═══ Records shown ═══

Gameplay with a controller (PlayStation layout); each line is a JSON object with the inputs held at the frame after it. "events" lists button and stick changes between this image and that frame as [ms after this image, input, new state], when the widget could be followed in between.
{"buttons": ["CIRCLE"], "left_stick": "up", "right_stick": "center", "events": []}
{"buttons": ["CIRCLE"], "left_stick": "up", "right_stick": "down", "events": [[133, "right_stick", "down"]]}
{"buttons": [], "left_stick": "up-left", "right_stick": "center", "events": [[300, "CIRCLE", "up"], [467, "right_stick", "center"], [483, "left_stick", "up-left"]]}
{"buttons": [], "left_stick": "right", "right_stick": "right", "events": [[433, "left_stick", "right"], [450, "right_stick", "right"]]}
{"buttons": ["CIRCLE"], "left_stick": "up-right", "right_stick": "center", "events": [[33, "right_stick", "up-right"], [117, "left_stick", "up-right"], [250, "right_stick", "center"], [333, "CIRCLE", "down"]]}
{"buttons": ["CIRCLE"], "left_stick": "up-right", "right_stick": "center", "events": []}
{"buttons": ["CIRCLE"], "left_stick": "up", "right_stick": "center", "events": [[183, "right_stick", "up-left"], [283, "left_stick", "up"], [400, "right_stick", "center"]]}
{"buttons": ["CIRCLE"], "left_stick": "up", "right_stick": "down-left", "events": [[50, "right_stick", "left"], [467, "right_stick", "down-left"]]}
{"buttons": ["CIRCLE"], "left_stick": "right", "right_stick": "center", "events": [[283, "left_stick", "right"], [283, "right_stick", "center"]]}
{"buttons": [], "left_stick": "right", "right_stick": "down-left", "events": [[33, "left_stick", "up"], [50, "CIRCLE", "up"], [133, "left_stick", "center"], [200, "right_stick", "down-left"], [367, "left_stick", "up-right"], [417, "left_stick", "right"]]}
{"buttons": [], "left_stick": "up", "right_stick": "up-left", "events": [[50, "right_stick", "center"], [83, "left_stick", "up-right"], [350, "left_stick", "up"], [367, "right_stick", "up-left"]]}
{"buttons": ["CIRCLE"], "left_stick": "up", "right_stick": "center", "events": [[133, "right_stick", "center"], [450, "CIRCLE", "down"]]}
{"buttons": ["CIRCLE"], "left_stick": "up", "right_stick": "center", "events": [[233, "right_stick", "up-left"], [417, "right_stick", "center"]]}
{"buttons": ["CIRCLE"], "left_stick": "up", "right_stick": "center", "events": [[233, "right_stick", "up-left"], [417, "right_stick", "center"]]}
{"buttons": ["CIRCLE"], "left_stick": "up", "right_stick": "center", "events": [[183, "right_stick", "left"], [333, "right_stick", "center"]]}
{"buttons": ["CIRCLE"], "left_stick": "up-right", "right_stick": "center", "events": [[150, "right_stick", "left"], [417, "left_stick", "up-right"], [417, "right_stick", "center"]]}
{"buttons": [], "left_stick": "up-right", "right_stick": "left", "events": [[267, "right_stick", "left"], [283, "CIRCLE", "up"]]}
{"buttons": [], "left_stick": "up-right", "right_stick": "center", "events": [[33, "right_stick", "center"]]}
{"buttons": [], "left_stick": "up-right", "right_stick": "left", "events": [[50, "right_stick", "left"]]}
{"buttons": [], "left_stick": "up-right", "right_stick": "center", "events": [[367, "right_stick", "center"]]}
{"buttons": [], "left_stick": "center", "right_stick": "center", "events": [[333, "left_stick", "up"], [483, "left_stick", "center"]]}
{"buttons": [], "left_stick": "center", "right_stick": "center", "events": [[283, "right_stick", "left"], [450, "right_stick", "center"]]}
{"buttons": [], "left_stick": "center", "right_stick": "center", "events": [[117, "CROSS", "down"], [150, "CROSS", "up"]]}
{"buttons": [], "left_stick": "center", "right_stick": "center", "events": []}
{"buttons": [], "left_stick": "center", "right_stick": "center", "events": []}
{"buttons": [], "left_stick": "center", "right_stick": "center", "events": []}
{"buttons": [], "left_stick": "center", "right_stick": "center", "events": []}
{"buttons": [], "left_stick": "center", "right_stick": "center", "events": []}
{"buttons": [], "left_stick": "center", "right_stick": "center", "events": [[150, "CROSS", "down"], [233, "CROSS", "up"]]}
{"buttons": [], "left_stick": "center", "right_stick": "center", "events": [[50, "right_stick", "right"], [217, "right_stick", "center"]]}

═══

What you should do
Search the data and copy each line containing "CROSS".

Your solution
{"buttons": [], "left_stick": "center", "right_stick": "center", "events": [[117, "CROSS", "down"], [150, "CROSS", "up"]]}
{"buttons": [], "left_stick": "center", "right_stick": "center", "events": [[150, "CROSS", "down"], [233, "CROSS", "up"]]}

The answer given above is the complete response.